## What is being asked
Set down all the lines below, each one exactly as shown.
************
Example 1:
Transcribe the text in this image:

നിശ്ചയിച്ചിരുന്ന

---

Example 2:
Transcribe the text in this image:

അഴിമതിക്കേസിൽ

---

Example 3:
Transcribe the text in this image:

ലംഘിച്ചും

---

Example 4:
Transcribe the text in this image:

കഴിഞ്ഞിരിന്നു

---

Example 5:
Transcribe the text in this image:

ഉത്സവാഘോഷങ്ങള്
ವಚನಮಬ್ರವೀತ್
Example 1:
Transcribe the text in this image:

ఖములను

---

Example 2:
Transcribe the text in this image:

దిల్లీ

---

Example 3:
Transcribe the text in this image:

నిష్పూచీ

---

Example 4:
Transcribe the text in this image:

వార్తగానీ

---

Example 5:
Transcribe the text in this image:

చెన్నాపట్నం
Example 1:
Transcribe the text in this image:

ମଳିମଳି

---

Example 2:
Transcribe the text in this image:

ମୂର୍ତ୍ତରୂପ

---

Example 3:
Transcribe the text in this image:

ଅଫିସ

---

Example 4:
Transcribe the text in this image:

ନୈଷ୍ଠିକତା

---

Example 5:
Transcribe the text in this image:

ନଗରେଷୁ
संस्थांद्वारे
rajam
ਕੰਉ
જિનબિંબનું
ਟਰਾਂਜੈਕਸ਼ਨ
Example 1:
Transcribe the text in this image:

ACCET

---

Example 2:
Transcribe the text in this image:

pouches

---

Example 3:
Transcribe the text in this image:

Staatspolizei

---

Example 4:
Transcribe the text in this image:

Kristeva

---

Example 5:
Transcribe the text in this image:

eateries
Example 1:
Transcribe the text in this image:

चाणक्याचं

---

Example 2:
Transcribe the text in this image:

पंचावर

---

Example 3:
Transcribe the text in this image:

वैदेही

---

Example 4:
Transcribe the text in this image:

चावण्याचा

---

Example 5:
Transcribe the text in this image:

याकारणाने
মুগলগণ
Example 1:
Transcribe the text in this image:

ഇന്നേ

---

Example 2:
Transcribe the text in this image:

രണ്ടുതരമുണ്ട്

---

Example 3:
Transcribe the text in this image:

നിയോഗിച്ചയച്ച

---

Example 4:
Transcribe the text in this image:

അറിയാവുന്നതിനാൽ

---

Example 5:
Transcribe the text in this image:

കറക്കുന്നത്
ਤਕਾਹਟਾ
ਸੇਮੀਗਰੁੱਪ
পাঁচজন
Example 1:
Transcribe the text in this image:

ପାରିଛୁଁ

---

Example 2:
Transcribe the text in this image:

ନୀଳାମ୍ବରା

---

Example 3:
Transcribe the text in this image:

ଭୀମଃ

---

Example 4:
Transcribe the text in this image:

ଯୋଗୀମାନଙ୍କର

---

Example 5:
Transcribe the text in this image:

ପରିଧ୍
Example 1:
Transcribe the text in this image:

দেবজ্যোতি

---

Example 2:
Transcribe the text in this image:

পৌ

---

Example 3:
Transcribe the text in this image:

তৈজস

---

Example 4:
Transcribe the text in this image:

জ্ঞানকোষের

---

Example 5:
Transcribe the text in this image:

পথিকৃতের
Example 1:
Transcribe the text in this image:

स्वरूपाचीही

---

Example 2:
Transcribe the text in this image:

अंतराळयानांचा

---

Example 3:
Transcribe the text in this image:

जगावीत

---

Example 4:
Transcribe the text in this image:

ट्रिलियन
************
## Task output
Example 1:
Transcribe the text in this image:

നിശ്ചയിച്ചിരുന്ന

---

Example 2:
Transcribe the text in this image:

അഴിമതിക്കേസിൽ

---

Example 3:
Transcribe the text in this image:

ലംഘിച്ചും

---

Example 4:
Transcribe the text in this image:

കഴിഞ്ഞിരിന്നു

---

Example 5:
Transcribe the text in this image:

ഉത്സവാഘോഷങ്ങള്
ವಚನಮಬ್ರವೀತ್
Example 1:
Transcribe the text in this image:

ఖములను

---

Example 2:
Transcribe the text in this image:

దిల్లీ

---

Example 3:
Transcribe the text in this image:

నిష్పూచీ

---

Example 4:
Transcribe the text in this image:

వార్తగానీ

---

Example 5:
Transcribe the text in this image:

చెన్నాపట్నం
Example 1:
Transcribe the text in this image:

ମଳିମଳି

---

Example 2:
Transcribe the text in this image:

ମୂର୍ତ୍ତରୂପ

---

Example 3:
Transcribe the text in this image:

ଅଫିସ

---

Example 4:
Transcribe the text in this image:

ନୈଷ୍ଠିକତା

---

Example 5:
Transcribe the text in this image:

ନଗରେଷୁ
संस्थांद्वारे
rajam
ਕੰਉ
જિનબિંબનું
ਟਰਾਂਜੈਕਸ਼ਨ
Example 1:
Transcribe the text in this image:

ACCET

---

Example 2:
Transcribe the text in this image:

pouches

---

Example 3:
Transcribe the text in this image:

Staatspolizei

---

Example 4:
Transcribe the text in this image:

Kristeva

---

Example 5:
Transcribe the text in this image:

eateries
Example 1:
Transcribe the text in this image:

चाणक्याचं

---

Example 2:
Transcribe the text in this image:

पंचावर

---

Example 3:
Transcribe the text in this image:

वैदेही

---

Example 4:
Transcribe the text in this image:

चावण्याचा

---

Example 5:
Transcribe the text in this image:

याकारणाने
মুগলগণ
Example 1:
Transcribe the text in this image:

ഇന്നേ

---

Example 2:
Transcribe the text in this image:

രണ്ടുതരമുണ്ട്

---

Example 3:
Transcribe the text in this image:

നിയോഗിച്ചയച്ച

---

Example 4:
Transcribe the text in this image:

അറിയാവുന്നതിനാൽ

---

Example 5:
Transcribe the text in this image:

കറക്കുന്നത്
ਤਕਾਹਟਾ
ਸੇਮੀਗਰੁੱਪ
পাঁচজন
Example 1:
Transcribe the text in this image:

ପାରିଛୁଁ

---

Example 2:
Transcribe the text in this image:

ନୀଳାମ୍ବରା

---

Example 3:
Transcribe the text in this image:

ଭୀମଃ

---

Example 4:
Transcribe the text in this image:

ଯୋଗୀମାନଙ୍କର

---

Example 5:
Transcribe the text in this image:

ପରିଧ୍
Example 1:
Transcribe the text in this image:

দেবজ্যোতি

---

Example 2:
Transcribe the text in this image:

পৌ

---

Example 3:
Transcribe the text in this image:

তৈজস

---

Example 4:
Transcribe the text in this image:

জ্ঞানকোষের

---

Example 5:
Transcribe the text in this image:

পথিকৃতের
Example 1:
Transcribe the text in this image:

स्वरूपाचीही

---

Example 2:
Transcribe the text in this image:

अंतराळयानांचा

---

Example 3:
Transcribe the text in this image:

जगावीत

---

Example 4:
Transcribe the text in this image:

ट्रिलियन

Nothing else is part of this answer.